◆ **Problem statement**:
Only these lines, please: the first one of the records through the one containing "5: (920, 209, 2.97)", retyped exactly, both ends included and pictures omitted.

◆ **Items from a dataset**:
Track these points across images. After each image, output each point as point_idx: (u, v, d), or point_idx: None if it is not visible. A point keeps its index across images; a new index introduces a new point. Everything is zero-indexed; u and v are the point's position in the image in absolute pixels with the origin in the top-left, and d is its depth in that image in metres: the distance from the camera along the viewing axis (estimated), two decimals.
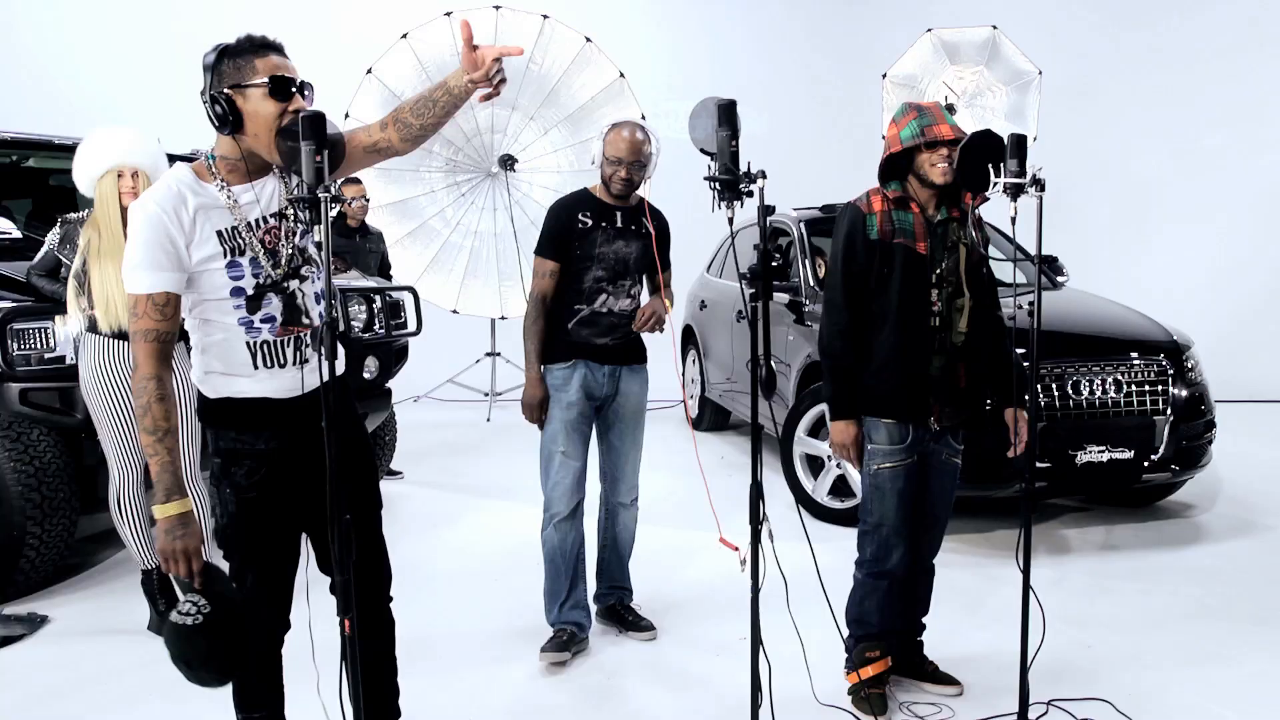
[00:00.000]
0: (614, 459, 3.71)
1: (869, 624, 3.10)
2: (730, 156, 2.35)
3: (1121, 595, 4.07)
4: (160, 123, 7.23)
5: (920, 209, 2.97)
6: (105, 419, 3.66)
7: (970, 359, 3.01)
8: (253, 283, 2.21)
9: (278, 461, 2.28)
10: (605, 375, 3.58)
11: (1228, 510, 5.24)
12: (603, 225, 3.54)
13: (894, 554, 3.03)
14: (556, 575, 3.59)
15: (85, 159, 3.70)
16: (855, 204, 3.03)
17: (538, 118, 7.92)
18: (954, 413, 3.01)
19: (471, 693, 3.31)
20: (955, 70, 8.66)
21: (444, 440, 7.54)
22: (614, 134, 3.50)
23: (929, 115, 2.90)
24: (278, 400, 2.27)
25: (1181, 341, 4.91)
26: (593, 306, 3.54)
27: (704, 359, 7.49)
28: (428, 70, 7.50)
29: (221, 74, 2.18)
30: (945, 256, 2.96)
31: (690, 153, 2.52)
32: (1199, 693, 3.21)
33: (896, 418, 2.98)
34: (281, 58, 2.21)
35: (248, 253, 2.20)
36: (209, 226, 2.17)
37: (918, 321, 2.93)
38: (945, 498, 3.12)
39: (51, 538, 4.03)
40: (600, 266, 3.53)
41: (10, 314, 3.85)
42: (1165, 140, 9.94)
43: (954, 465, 3.10)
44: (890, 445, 2.98)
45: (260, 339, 2.23)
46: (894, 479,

◆ **Exercise response**:
Track these points across images. After each image, output each point as point_idx: (u, v, d), or point_idx: None if it is not visible. A point keeps its index across images; a new index introduces a new point. Everything is zero-indexed; u and v are the point's position in the image in absolute pixels with the origin in the top-left, and d is its depth in that image in metres: the distance from the camera along the viewing axis (estimated), two decimals.
[00:00.000]
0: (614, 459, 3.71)
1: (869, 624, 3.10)
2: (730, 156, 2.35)
3: (1121, 595, 4.07)
4: (160, 123, 7.23)
5: (920, 209, 2.97)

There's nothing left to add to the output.